- _EXERCISE DIRECTIONS_: Reproduce the material below with every "locality" replaced by "site", keeping everything else the same.

- _INPUT MATERIAL_:
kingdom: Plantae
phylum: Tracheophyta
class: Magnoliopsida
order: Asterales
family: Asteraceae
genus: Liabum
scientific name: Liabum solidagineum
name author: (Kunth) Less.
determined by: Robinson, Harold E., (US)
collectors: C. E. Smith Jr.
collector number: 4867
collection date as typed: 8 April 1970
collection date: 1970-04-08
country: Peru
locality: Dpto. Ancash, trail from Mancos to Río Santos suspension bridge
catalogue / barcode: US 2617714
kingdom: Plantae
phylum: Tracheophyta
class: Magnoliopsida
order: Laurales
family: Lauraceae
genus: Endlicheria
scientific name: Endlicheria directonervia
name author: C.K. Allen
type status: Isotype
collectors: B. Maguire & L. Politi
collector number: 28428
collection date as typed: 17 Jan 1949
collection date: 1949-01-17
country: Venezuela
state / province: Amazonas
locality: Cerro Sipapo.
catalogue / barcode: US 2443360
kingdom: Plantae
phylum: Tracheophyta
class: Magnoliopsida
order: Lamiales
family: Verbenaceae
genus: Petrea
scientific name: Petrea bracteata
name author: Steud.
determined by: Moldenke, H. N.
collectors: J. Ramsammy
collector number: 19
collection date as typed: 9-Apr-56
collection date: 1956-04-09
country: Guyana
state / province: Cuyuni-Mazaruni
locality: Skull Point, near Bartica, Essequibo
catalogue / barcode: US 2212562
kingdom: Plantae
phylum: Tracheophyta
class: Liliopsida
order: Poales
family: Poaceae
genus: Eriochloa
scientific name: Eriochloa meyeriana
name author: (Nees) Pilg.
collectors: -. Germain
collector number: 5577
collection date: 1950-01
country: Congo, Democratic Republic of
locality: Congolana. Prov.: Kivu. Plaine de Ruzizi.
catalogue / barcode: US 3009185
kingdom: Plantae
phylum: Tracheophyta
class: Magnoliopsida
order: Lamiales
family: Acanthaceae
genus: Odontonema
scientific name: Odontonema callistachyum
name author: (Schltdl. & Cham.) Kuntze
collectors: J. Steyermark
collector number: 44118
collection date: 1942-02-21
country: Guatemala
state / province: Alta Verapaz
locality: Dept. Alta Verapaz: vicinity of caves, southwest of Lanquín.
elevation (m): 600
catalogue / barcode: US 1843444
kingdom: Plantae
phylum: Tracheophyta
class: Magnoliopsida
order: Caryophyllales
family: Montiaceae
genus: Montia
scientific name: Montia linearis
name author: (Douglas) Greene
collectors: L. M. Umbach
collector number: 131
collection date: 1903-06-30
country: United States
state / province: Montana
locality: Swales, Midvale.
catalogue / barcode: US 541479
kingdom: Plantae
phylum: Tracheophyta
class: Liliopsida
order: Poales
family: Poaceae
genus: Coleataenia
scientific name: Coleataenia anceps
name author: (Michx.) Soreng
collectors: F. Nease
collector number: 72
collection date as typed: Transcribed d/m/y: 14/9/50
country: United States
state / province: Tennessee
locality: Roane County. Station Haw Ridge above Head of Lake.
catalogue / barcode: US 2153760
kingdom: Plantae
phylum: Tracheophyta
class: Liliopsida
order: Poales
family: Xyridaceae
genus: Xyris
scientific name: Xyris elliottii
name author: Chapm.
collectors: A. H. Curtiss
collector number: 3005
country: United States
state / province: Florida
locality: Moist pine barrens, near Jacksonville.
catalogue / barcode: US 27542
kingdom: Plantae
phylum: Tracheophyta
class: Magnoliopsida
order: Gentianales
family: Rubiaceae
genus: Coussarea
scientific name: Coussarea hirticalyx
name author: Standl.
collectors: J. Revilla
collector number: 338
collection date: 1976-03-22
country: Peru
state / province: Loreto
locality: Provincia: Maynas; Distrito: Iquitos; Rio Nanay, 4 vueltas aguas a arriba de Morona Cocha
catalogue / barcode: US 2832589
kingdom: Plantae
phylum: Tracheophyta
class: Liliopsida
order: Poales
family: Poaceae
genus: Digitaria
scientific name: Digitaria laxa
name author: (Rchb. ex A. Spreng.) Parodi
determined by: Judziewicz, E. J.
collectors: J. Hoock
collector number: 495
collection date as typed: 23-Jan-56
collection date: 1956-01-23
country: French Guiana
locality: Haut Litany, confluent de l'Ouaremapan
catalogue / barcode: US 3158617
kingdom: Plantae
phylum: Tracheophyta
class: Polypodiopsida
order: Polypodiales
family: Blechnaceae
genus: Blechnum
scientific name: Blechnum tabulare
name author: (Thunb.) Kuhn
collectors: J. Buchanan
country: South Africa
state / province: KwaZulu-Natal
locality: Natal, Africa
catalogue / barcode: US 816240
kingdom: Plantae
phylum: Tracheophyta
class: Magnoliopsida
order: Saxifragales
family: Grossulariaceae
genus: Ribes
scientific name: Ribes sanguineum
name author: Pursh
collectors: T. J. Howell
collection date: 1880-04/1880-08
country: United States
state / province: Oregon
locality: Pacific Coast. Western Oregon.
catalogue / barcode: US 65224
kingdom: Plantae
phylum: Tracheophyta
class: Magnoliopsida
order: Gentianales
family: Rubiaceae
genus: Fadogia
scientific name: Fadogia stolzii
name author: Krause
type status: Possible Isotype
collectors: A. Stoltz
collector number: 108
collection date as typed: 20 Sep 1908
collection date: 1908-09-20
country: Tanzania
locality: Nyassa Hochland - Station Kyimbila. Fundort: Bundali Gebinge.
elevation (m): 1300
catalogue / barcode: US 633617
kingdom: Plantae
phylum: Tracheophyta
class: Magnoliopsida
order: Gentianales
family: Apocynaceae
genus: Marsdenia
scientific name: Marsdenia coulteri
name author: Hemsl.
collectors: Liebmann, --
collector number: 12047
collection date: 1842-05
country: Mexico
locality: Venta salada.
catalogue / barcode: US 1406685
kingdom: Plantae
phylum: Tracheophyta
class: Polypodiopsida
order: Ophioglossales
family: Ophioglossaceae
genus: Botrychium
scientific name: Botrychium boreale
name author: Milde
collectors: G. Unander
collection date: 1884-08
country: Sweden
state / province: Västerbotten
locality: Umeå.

- _FINISHED TASK_:
kingdom: Plantae
phylum: Tracheophyta
class: Magnoliopsida
order: Asterales
family: Asteraceae
genus: Liabum
scientific name: Liabum solidagineum
name author: (Kunth) Less.
determined by: Robinson, Harold E., (US)
collectors: C. E. Smith Jr.
collector number: 4867
collection date as typed: 8 April 1970
collection date: 1970-04-08
country: Peru
site: Dpto. Ancash, trail from Mancos to Río Santos suspension bridge
catalogue / barcode: US 2617714
kingdom: Plantae
phylum: Tracheophyta
class: Magnoliopsida
order: Laurales
family: Lauraceae
genus: Endlicheria
scientific name: Endlicheria directonervia
name author: C.K. Allen
type status: Isotype
collectors: B. Maguire & L. Politi
collector number: 28428
collection date as typed: 17 Jan 1949
collection date: 1949-01-17
country: Venezuela
state / province: Amazonas
site: Cerro Sipapo.
catalogue / barcode: US 2443360
kingdom: Plantae
phylum: Tracheophyta
class: Magnoliopsida
order: Lamiales
family: Verbenaceae
genus: Petrea
scientific name: Petrea bracteata
name author: Steud.
determined by: Moldenke, H. N.
collectors: J. Ramsammy
collector number: 19
collection date as typed: 9-Apr-56
collection date: 1956-04-09
country: Guyana
state / province: Cuyuni-Mazaruni
site: Skull Point, near Bartica, Essequibo
catalogue / barcode: US 2212562
kingdom: Plantae
phylum: Tracheophyta
class: Liliopsida
order: Poales
family: Poaceae
genus: Eriochloa
scientific name: Eriochloa meyeriana
name author: (Nees) Pilg.
collectors: -. Germain
collector number: 5577
collection date: 1950-01
country: Congo, Democratic Republic of
site: Congolana. Prov.: Kivu. Plaine de Ruzizi.
catalogue / barcode: US 3009185
kingdom: Plantae
phylum: Tracheophyta
class: Magnoliopsida
order: Lamiales
family: Acanthaceae
genus: Odontonema
scientific name: Odontonema callistachyum
name author: (Schltdl. & Cham.) Kuntze
collectors: J. Steyermark
collector number: 44118
collection date: 1942-02-21
country: Guatemala
state / province: Alta Verapaz
site: Dept. Alta Verapaz: vicinity of caves, southwest of Lanquín.
elevation (m): 600
catalogue / barcode: US 1843444
kingdom: Plantae
phylum: Tracheophyta
class: Magnoliopsida
order: Caryophyllales
family: Montiaceae
genus: Montia
scientific name: Montia linearis
name author: (Douglas) Greene
collectors: L. M. Umbach
collector number: 131
collection date: 1903-06-30
country: United States
state / province: Montana
site: Swales, Midvale.
catalogue / barcode: US 541479
kingdom: Plantae
phylum: Tracheophyta
class: Liliopsida
order: Poales
family: Poaceae
genus: Coleataenia
scientific name: Coleataenia anceps
name author: (Michx.) Soreng
collectors: F. Nease
collector number: 72
collection date as typed: Transcribed d/m/y: 14/9/50
country: United States
state / province: Tennessee
site: Roane County. Station Haw Ridge above Head of Lake.
catalogue / barcode: US 2153760
kingdom: Plantae
phylum: Tracheophyta
class: Liliopsida
order: Poales
family: Xyridaceae
genus: Xyris
scientific name: Xyris elliottii
name author: Chapm.
collectors: A. H. Curtiss
collector number: 3005
country: United States
state / province: Florida
site: Moist pine barrens, near Jacksonville.
catalogue / barcode: US 27542
kingdom: Plantae
phylum: Tracheophyta
class: Magnoliopsida
order: Gentianales
family: Rubiaceae
genus: Coussarea
scientific name: Coussarea hirticalyx
name author: Standl.
collectors: J. Revilla
collector number: 338
collection date: 1976-03-22
country: Peru
state / province: Loreto
site: Provincia: Maynas; Distrito: Iquitos; Rio Nanay, 4 vueltas aguas a arriba de Morona Cocha
catalogue / barcode: US 2832589
kingdom: Plantae
phylum: Tracheophyta
class: Liliopsida
order: Poales
family: Poaceae
genus: Digitaria
scientific name: Digitaria laxa
name author: (Rchb. ex A. Spreng.) Parodi
determined by: Judziewicz, E. J.
collectors: J. Hoock
collector number: 495
collection date as typed: 23-Jan-56
collection date: 1956-01-23
country: French Guiana
site: Haut Litany, confluent de l'Ouaremapan
catalogue / barcode: US 3158617
kingdom: Plantae
phylum: Tracheophyta
class: Polypodiopsida
order: Polypodiales
family: Blechnaceae
genus: Blechnum
scientific name: Blechnum tabulare
name author: (Thunb.) Kuhn
collectors: J. Buchanan
country: South Africa
state / province: KwaZulu-Natal
site: Natal, Africa
catalogue / barcode: US 816240
kingdom: Plantae
phylum: Tracheophyta
class: Magnoliopsida
order: Saxifragales
family: Grossulariaceae
genus: Ribes
scientific name: Ribes sanguineum
name author: Pursh
collectors: T. J. Howell
collection date: 1880-04/1880-08
country: United States
state / province: Oregon
site: Pacific Coast. Western Oregon.
catalogue / barcode: US 65224
kingdom: Plantae
phylum: Tracheophyta
class: Magnoliopsida
order: Gentianales
family: Rubiaceae
genus: Fadogia
scientific name: Fadogia stolzii
name author: Krause
type status: Possible Isotype
collectors: A. Stoltz
collector number: 108
collection date as typed: 20 Sep 1908
collection date: 1908-09-20
country: Tanzania
site: Nyassa Hochland - Station Kyimbila. Fundort: Bundali Gebinge.
elevation (m): 1300
catalogue / barcode: US 633617
kingdom: Plantae
phylum: Tracheophyta
class: Magnoliopsida
order: Gentianales
family: Apocynaceae
genus: Marsdenia
scientific name: Marsdenia coulteri
name author: Hemsl.
collectors: Liebmann, --
collector number: 12047
collection date: 1842-05
country: Mexico
site: Venta salada.
catalogue / barcode: US 1406685
kingdom: Plantae
phylum: Tracheophyta
class: Polypodiopsida
order: Ophioglossales
family: Ophioglossaceae
genus: Botrychium
scientific name: Botrychium boreale
name author: Milde
collectors: G. Unander
collection date: 1884-08
country: Sweden
state / province: Västerbotten
site: Umeå.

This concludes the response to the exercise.